Foucault mengatakan ada
dimensi yang hilang dalam penalaran atau dengan kata lain, mungkin dalam
kegilaan terdapat kebijaksanaan (Sarup, 2011:96). Manusia telah dibebaskan dari
ikatan rantai fisik, tapi kini dibelenggu dengan ikatan rantai mental. Menurut
Foucault, kegilaan tidak pernah dipahami; kegilaan tidak dapat dijelaskan
secara utuh dengan konsep-konsep yang kita gunakan untuk mendeskripsikannya.
Bagi Foucault, menjadi bebas berarti tidak menjadi makhluk yang rasional dan
sadar. Para kritikus mempersoalkan, bagaimana Foucault menangkap semangat
kegilaan bila ia jelas-jelas menulis dari sudut pandang penalaran. Ciri tulisan
Foucault adalah kecenderungan meringkas sejarah umum menjadi penelusuran
kelahiran lembaga-lembaga tertentu. Wacana sebaiknya dipahami sebagai praktik
yang secara sitematik membentuk objek-objek yang dibahas.

• DATA TINJAUAN:
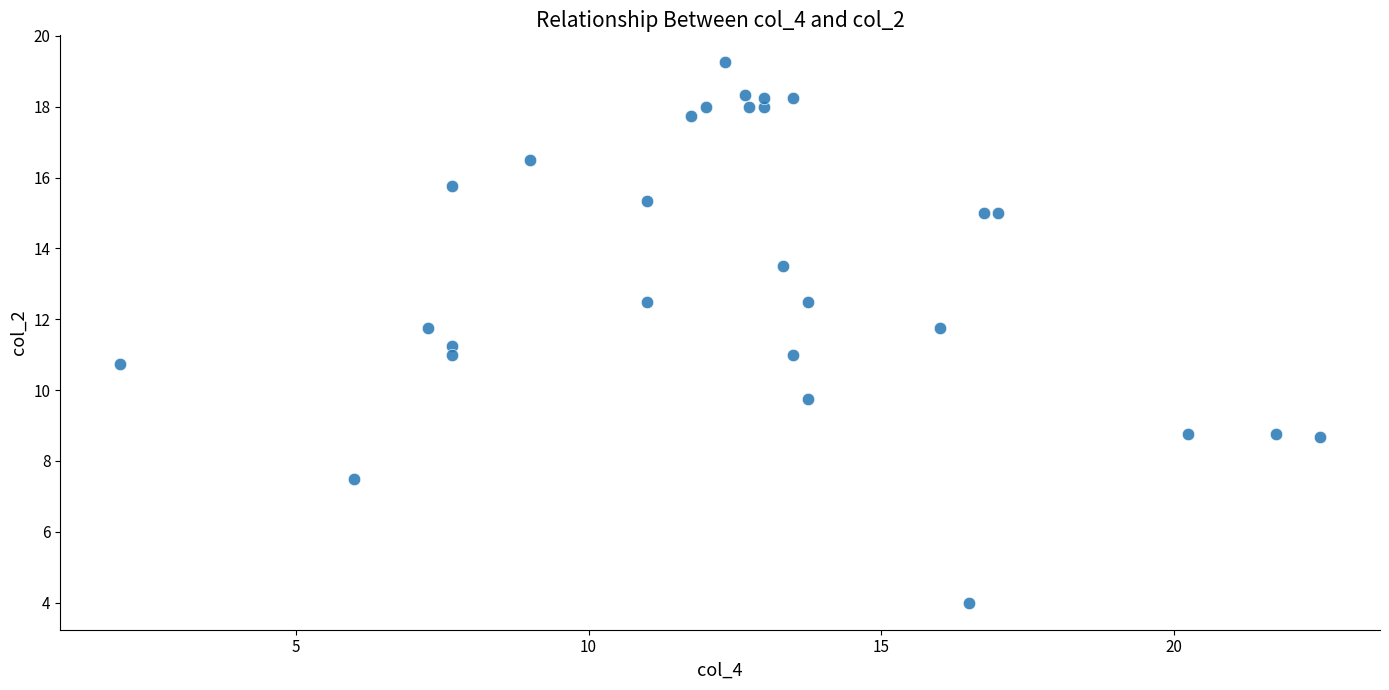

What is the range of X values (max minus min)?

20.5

---

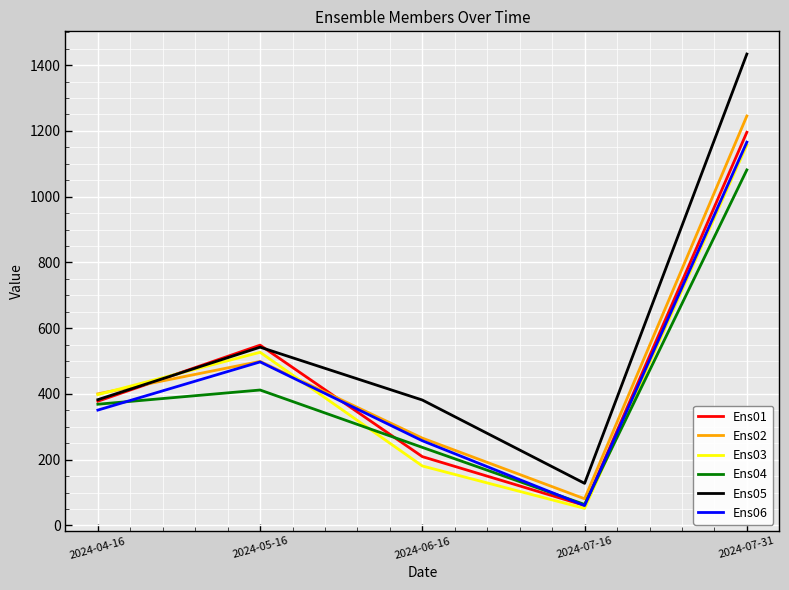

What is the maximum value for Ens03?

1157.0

• PETUNJUK PENGERJAAN:
**a.** Dalam teks tentang pemikiran Foucault, apa arti menjadi bebas bagi Foucault?
**b.** Tulis ulang persis bagian teks tentang pemikiran Foucault mulai dari "Bagi Foucault, menjadi" sampai dengan "objek-objek yang dibahas.".
**c.** Sambung teks tentang pemikiran Foucault setelah kalimat terakhir yang tertera.

• KUNCI JAWABAN:
**a.** Tidak menjadi makhluk yang rasional dan sadar.

**b.**
Bagi Foucault, menjadi bebas berarti tidak menjadi makhluk yang rasional dan
sadar. Para kritikus mempersoalkan, bagaimana Foucault menangkap semangat
kegilaan bila ia jelas-jelas menulis dari sudut pandang penalaran. Ciri tulisan
Foucault adalah kecenderungan meringkas sejarah umum menjadi penelusuran
kelahiran lembaga-lembaga tertentu. Wacana sebaiknya dipahami sebagai praktik
yang secara sitematik membentuk objek-objek yang dibahas.

**c.**
Wacana dalam pandangan
Foucault memiliki relevansi dengan seluruh bidang kehidupan. Kegilaan erat
kaitannya dengan kekuasaan. Kegilaan adalah gangguan mental atau definisi yang
lebih manusiawi adalah orang-orang yang berprilaku berbeda dengan orang lain
yang mengakibatkan mereka dianggap sebagai individu-individu yang marginal
(Ratna, 2011: 284).
b.
Kekuasaan
Ketika kita berbicara
tentang Foucault, maka kita juga berbicara tentang kekuasaan. Wacana, institusi
dan kekuasaan berkonfrontasi satu sama lain. Foucault mengenalkan istilah Pertarungan antarwacana melalui wacana.
Untuk memahami konsep ini ada kasus Pierre Riviere.
Pierre Riviere
adalah seorang ‘pengarang’. Pada tahun 1835, pemuda yang berusia dua puluh
tahun dari keluarga petani itu membunuh ibu, saudara perempuan, dan saudara laki-lakinya.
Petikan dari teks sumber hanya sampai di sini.